The passage is quoted by Peter in the Book of Acts as an explanation for the events of Pentecost. It’s very clear from the meaning that the moon turning to blood is supposed to be a dramatic supernatural disturbance rather than a regular astronomical phenomenon, and there’s no indication that four in row corresponding with Jewish festivals thousands of years in the future are of any significance whatsoever. However, Blitz and Hagee are impressed by the fact that the three occasions on which lunar eclipses have occurred on the first day of Passover in the past 500 yeards have come in years of special significance for Jewish history: 1492 (when Jews were expelled from Spain); 1948 (the foundation of Israel); and 1967 (Six-Day War).
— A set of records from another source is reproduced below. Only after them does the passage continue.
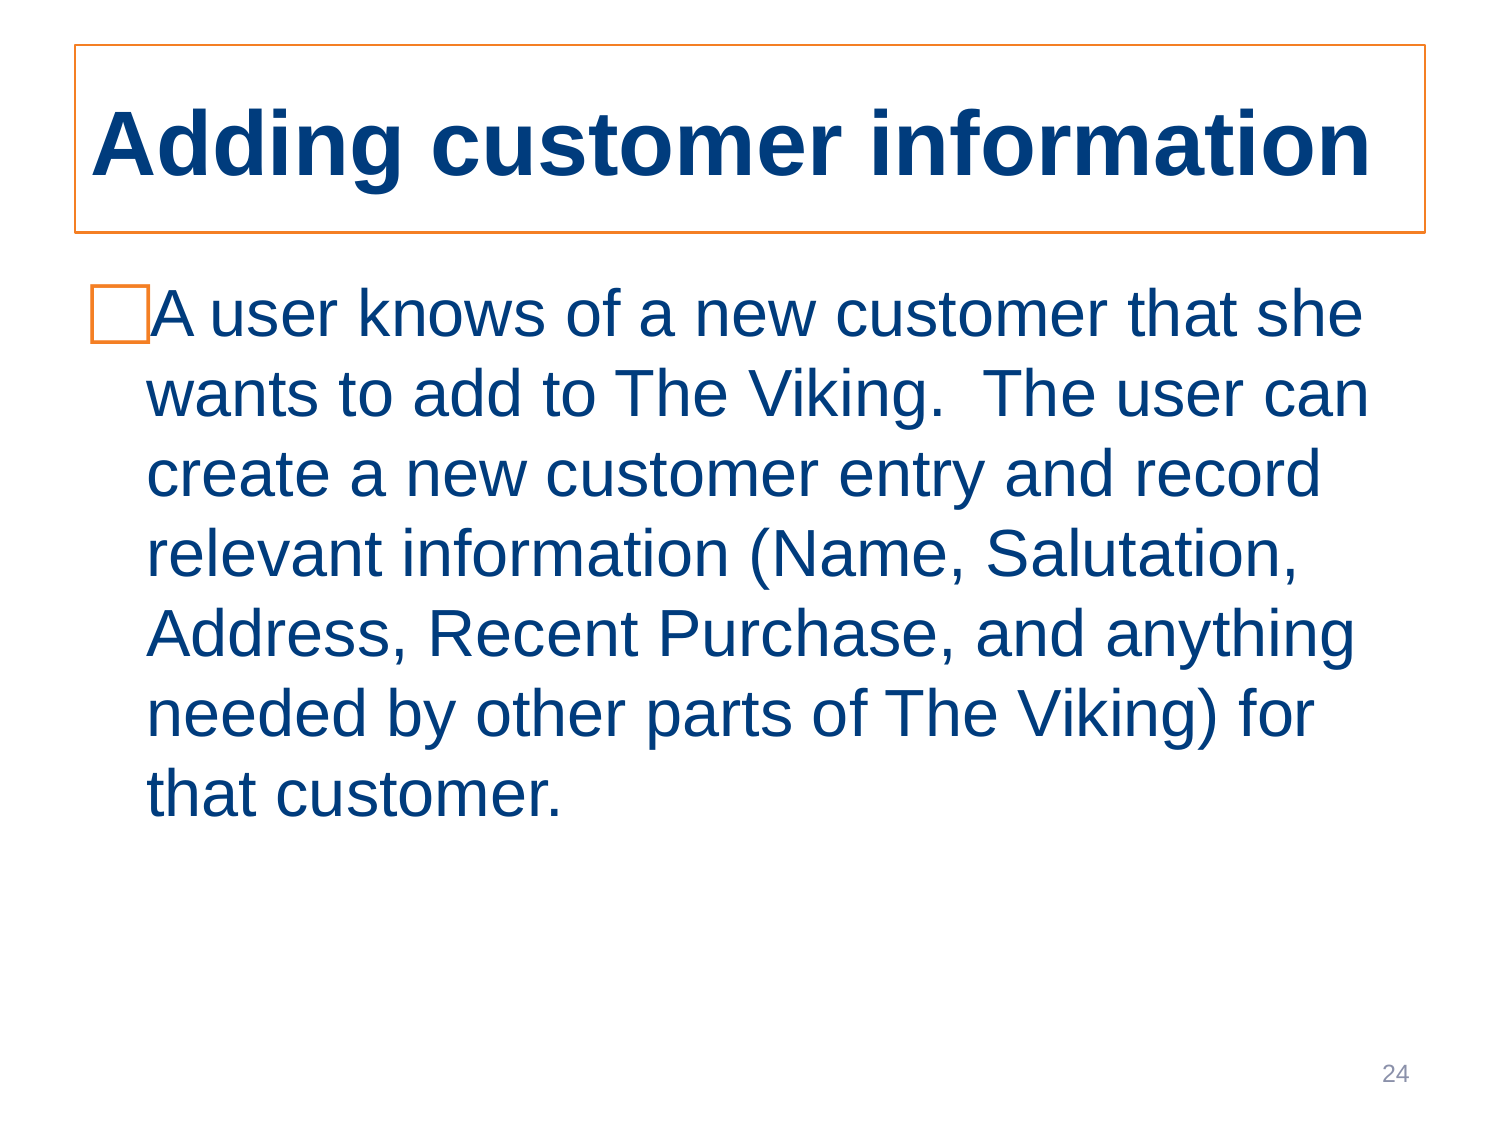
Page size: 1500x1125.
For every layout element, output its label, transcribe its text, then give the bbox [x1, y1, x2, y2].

title Adding customer information [74, 44, 1426, 234]
list A user knows of a new customer that she wants to add to The Viking. The user can create a new customer entry and record relevant information (Name, Salutation, Address, Recent Purchase, and anything needed by other parts of The Viking) for that customer. [75, 262, 1425, 1038]
slide_number 24 [1074, 1042, 1425, 1103]
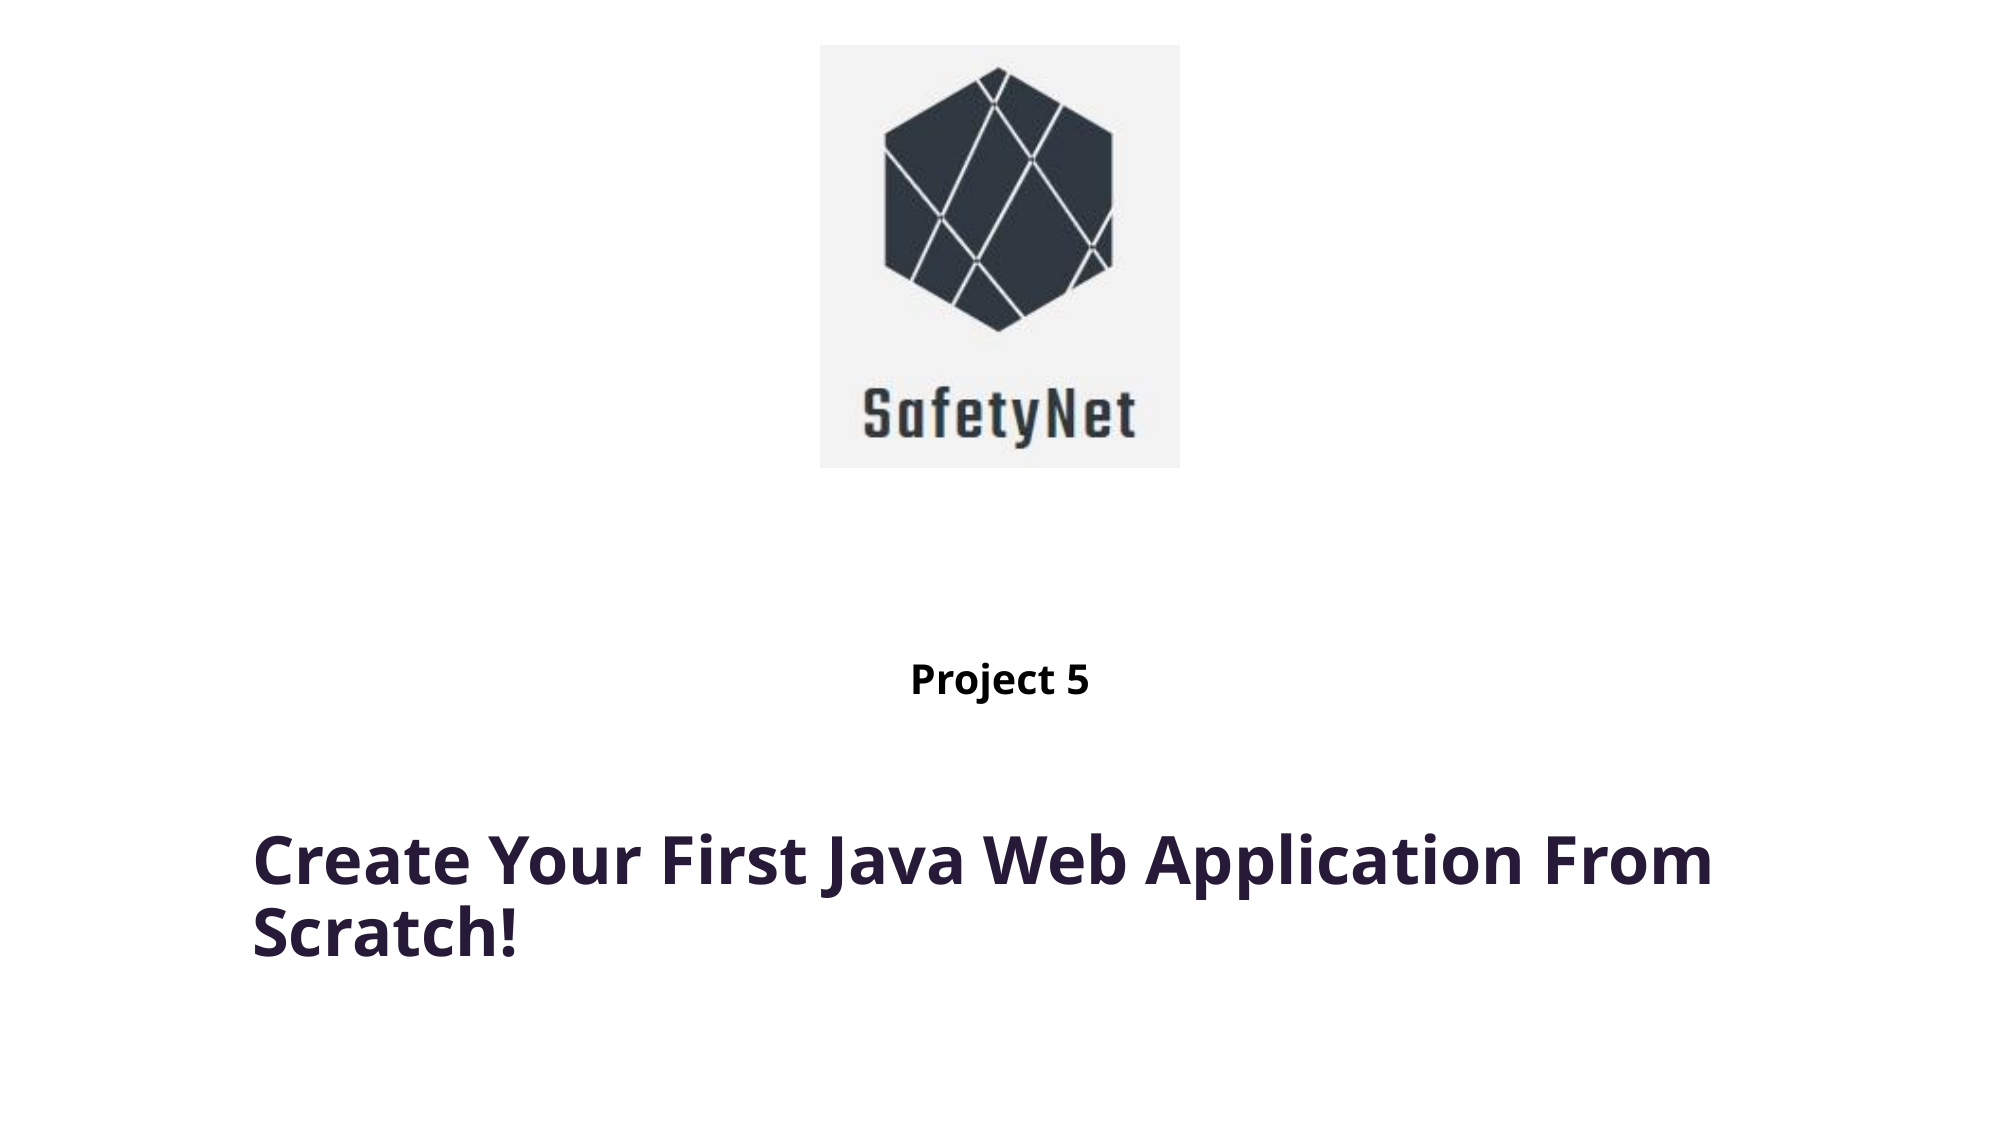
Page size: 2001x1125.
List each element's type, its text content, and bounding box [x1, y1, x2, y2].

picture [820, 45, 1180, 468]
title Project 5 [249, 562, 1750, 711]
subtitle Create Your First Java Web Application From Scratch! [236, 819, 1763, 981]
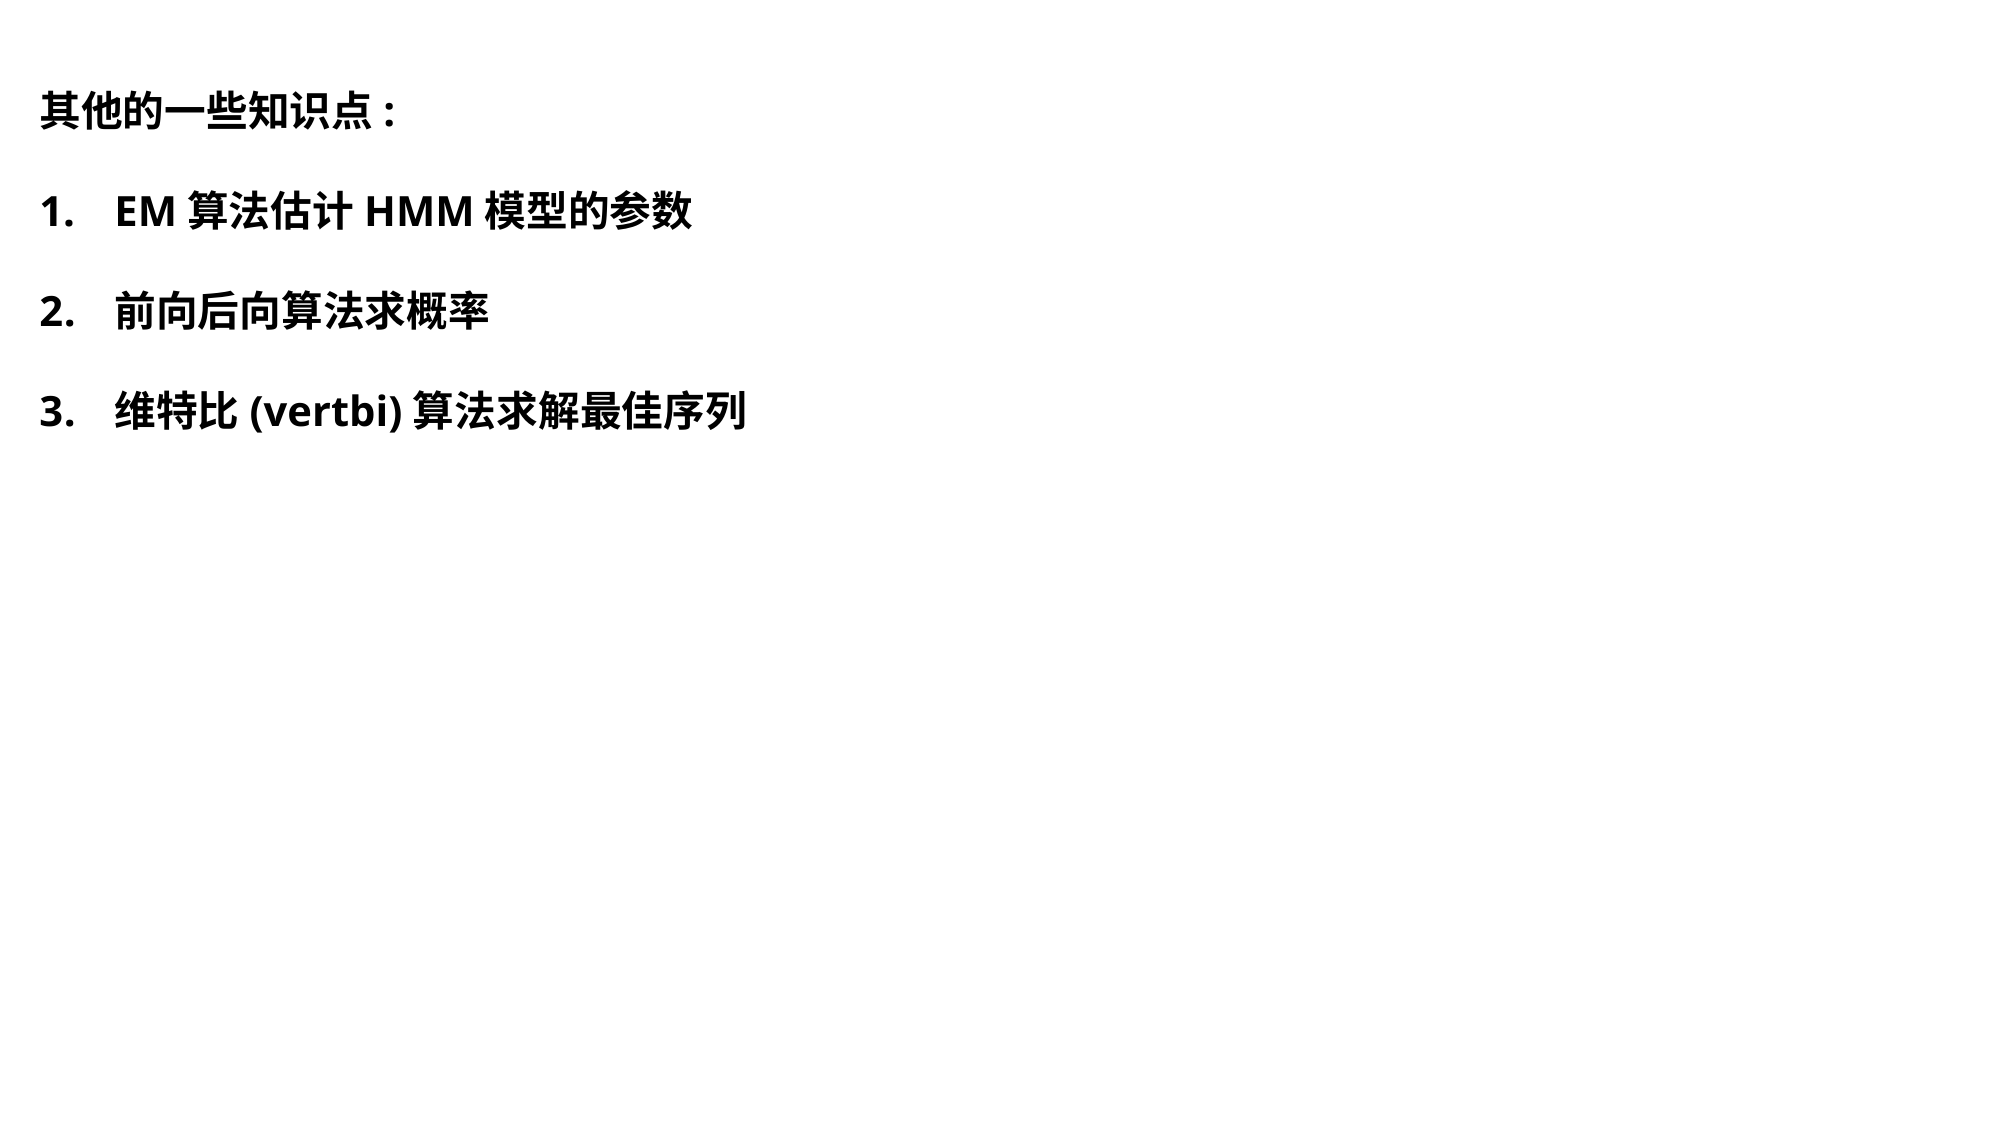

Looking forward, Blitz notes:

When checking the schedule for eclipses, Biltz found two – one on Passover the next on the high holy day of Rosh Hashanah, the first day of the seventh Hebrew month. Two more take place in 2015, also on biblical “feast” days.

I discussed Blitz’s theory – and his claim that this is not “date setting” because the Feast of Trumpets is based on “sighting” the new moon rather than predicting the exact moment – here.

What’s amusing in all this is the shameless way that John Hagee – who claims to be a “prophecy expert” – has jumped on Blitz’s bandwagon. Why didn’t Hagee realise the the significance of the “blood moons” himself in any of his previous “end times” potboilers if he  has such insight into the meaning of the Bible?

Hagee’s book is published by Worthy Publishing, which was founded by former Thomas Nelson head Byron Williamson in 2010; plans to publish it were announced back in April:

“Worthy is honored to publish Pastor Hagee’s remarkable new book, which will speak to an upcoming astronomical phenomenon already predicted by NASA and astronomers worldwide,” said Byron Williamson, president of Worthy Publishing. “Pastor Hagee’s widely viewed weekly television program reaches 99 million homes and his message touches more than a million followers via email, Facebook and Twitter.”

For some reason, the book – which is just the latest addition to a massive heap of “End Times” paperbacks – is described by Worthy as “unprecedented”.